Palo Alto Redlock and Public Cloud Threat Defense

With more and more organizations moving towards multi-cloud approach, it often requires some changes in our toolbox to ensure security, governance and compliance across different cloud providers. Within this market there is also a growing set of vendors which want to provide this cross-cloud security ecosystem, such as some I’ve written about previously such as Nutanix Beam https://msandbu.org/walktrough-of-nutanix-beam-and-features/.

NOTE: This is mostly on using Redlock against Microsoft Azure

One of the good sides with Beam is that they also cover cost usage, but they did support Google Cloud among other things. Therefore I wanted to take a closer look at Palo Alto’s latest acquisition RedLock.

Red Lock labels themself as Cloud Threat Defense product. Which integrates into the three big vendors, Azure, Google Cloud and AWS.

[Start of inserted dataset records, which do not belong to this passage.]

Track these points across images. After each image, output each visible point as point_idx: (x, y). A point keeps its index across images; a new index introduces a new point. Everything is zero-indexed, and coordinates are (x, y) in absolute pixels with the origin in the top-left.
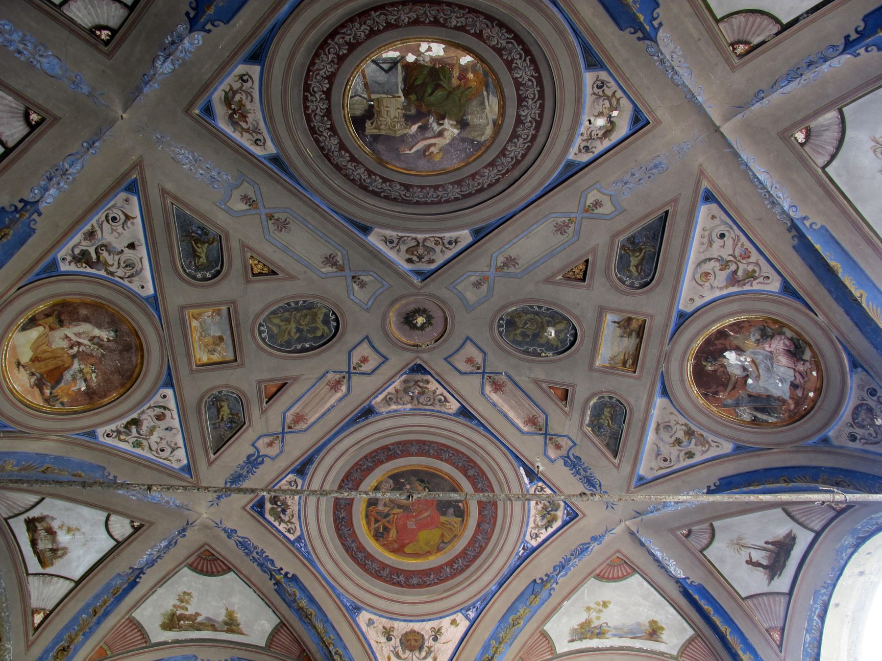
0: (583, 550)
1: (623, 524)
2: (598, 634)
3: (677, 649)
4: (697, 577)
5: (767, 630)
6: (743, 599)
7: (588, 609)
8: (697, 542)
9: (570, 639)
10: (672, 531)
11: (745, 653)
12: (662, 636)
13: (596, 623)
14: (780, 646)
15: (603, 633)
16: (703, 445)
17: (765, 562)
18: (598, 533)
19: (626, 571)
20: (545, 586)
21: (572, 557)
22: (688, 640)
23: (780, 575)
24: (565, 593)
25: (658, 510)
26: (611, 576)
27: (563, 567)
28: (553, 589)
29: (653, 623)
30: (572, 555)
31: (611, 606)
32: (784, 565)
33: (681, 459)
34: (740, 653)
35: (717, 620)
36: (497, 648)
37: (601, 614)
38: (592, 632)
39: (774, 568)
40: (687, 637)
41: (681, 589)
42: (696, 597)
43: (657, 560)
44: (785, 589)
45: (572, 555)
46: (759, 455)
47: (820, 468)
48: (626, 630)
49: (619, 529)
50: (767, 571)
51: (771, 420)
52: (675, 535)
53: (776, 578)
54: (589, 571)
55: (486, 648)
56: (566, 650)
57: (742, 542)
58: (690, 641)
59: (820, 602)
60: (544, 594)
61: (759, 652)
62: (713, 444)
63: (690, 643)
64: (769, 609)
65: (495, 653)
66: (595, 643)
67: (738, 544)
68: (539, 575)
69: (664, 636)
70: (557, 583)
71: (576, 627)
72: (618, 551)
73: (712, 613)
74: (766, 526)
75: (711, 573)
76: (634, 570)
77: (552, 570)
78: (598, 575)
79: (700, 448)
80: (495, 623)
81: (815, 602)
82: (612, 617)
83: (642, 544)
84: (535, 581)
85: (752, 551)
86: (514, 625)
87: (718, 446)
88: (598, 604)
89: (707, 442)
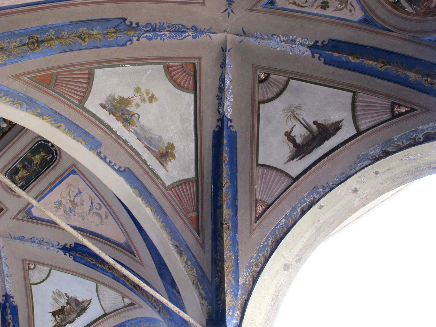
0: (179, 30)
1: (224, 35)
2: (126, 120)
3: (172, 181)
4: (238, 124)
5: (256, 201)
6: (258, 165)
7: (138, 90)
8: (264, 92)
9: (104, 102)
10: (255, 68)
11: (228, 208)
12: (169, 162)
13: (132, 108)
14: (257, 219)
15: (130, 123)
16: (341, 4)
17: (299, 141)
18: (201, 26)
19: (189, 84)
20: (129, 30)
21: (167, 29)
22: (186, 179)
23: (300, 159)
24: (136, 55)
25: (264, 39)
26: (175, 78)
27: (154, 30)
28: (131, 40)
29: (171, 146)
30: (169, 27)
31: (154, 104)
32: (311, 151)
33: (316, 5)
34: (225, 206)
35: (226, 170)
36: (52, 39)
37: (142, 104)
38: (123, 114)
39: (300, 150)
40: (187, 177)
41: (217, 129)
42: (225, 141)
43: (221, 89)
44: (294, 174)
45: (169, 27)
46: (378, 33)
47: (420, 60)
48: (148, 135)
49: (218, 37)
50: (295, 149)
51: (409, 9)
52: (254, 73)
53: (296, 159)
54: (167, 55)
55: (42, 30)
56: (92, 110)
57: (297, 112)
58: (186, 182)
59: (311, 198)
60: (123, 38)
61: (239, 214)
62: (349, 7)
63: (185, 183)
64: (270, 183)
65: (46, 41)
66: (116, 125)
67: (292, 112)
68: (132, 18)
69: (171, 164)
70: (138, 40)
71: (116, 97)
72: (199, 59)
73: (226, 162)
74: (327, 104)
75: (253, 126)
76: (195, 90)
77: (143, 25)
78: (169, 67)
79: (337, 4)
80: (67, 21)
81: (307, 197)
82: (148, 116)
83: (223, 65)
84: (125, 20)
85: (298, 124)
86: (80, 37)
87: (351, 11)
88: (147, 92)
89: (346, 3)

For me the simplest was to integrate into Azure. It required a wider set of credentials to gain access to audit logs, network flow logs and such (docs: https://support.redlock.io/hc/en-us/articles/360001007751-Manual-Azure-account-onboarding ) after giving it the right access it started to populate with the resources that is in the subscription. As part of Red Lock it also comes with a set of predefined policies and configurations that it looks for.

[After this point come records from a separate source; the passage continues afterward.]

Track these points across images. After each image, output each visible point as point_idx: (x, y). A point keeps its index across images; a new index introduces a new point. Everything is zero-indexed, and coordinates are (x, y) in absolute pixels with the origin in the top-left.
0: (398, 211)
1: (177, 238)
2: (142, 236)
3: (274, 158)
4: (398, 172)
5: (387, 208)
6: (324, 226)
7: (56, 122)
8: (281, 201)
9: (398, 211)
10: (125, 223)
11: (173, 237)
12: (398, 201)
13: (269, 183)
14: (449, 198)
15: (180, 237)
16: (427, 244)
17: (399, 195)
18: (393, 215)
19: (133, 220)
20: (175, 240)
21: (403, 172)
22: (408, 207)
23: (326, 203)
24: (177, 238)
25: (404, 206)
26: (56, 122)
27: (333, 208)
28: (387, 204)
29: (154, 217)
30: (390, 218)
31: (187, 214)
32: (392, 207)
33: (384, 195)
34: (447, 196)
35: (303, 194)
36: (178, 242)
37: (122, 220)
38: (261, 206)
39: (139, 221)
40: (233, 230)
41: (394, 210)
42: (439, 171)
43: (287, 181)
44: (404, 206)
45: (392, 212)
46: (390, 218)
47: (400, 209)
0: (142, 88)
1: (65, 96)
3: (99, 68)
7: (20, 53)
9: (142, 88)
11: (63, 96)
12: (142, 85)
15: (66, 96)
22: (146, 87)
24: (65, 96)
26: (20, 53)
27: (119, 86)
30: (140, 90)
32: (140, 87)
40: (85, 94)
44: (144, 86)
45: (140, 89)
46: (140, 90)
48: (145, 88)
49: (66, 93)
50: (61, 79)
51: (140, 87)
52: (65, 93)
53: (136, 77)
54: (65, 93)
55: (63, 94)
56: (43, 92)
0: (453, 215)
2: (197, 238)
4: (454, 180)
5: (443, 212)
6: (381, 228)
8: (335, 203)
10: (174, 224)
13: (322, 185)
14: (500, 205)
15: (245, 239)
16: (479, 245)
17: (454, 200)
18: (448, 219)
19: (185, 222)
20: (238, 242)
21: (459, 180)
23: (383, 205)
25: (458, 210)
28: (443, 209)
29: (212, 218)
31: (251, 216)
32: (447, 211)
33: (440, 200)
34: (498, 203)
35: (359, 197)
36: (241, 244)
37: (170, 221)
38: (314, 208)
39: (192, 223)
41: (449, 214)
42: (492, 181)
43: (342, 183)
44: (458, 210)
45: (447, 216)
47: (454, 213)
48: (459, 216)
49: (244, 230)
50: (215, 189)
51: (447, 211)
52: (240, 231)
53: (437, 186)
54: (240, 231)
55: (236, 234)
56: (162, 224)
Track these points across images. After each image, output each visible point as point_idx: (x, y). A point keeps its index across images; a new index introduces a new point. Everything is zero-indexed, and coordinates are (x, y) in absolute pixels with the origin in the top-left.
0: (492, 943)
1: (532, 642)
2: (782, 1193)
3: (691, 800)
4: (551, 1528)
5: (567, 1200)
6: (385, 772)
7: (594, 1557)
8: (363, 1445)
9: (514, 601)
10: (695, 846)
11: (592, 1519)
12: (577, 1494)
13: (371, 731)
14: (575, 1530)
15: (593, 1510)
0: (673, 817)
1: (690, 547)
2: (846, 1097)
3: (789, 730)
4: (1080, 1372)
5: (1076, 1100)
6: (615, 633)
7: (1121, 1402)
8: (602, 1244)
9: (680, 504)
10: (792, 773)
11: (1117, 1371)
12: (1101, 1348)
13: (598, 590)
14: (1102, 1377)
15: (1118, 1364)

An example for GCP Kubernetes Policy Check

But it also comes with predefined compliance reports based upon CIS, GDPR and such

After connecting it directly with one of my test subscriptions it will automatically detect any mismatches in the configuration and creates an alert. based upon the default Azure Policies that are defined.

For each of the alerts it does also contain a set of steps for remediation, where some can be configured with Automatic Remediation. Out of the box RedLock has a large set of extra policies/alerts that Azure Advisor / Security Center does not provide yet.

Now besides integration with Azure, GCP and AWS. Redlock also has some integration with other products, such as Slack, Qualsys, Splunk and so on. This is for alert forwarding, logging and such.

And with the inregration with Qualsys for instance we can get alerts on the vulnerability data from Qualsys and correlate that with  resources that are receiving traffic from the Internet or Suspicious IPs AND have critical host vulnerabilities.

Qualys Network RQL

And this is of the more nifty features is that it can process NSG Flow Logs from Azure and based upon that create a visualization of the traffic pattern. In this example I have a honeypot which is for some reason quite popular from ASIA

What’s missing?

Even though Red Lock is not an SIEM tool, I would love for it to have audit history as an option to be able to see in detail on changes on resources that has happened in a cloud enviroment. Secondly I would like some more integrations with ITSM tools like Service Now to forward alerts that occur and not everything inside the portal itself.

Secondly I was a bit suprised when I was looking into resources that was discovered that it did not detect resources that was deleted from the subscription. This was a resource group that I deleted but was not reflected inside the dashboard when I was looking at the Audit Trail

Also I would like some better integrations with Azure Security Center or Security Graph API (From a Microsoft perspective) so we can get all those security events into one place. Now looking at their release notes they have had a steady pace of new functionality that has been added to the platform, and my opinion is that this will only be increased now after the acquisition of Palo Alto, where RedLock will be placed into something that Palo Alto didn’t have before namely a Cloud Based / Cloud Native security platform.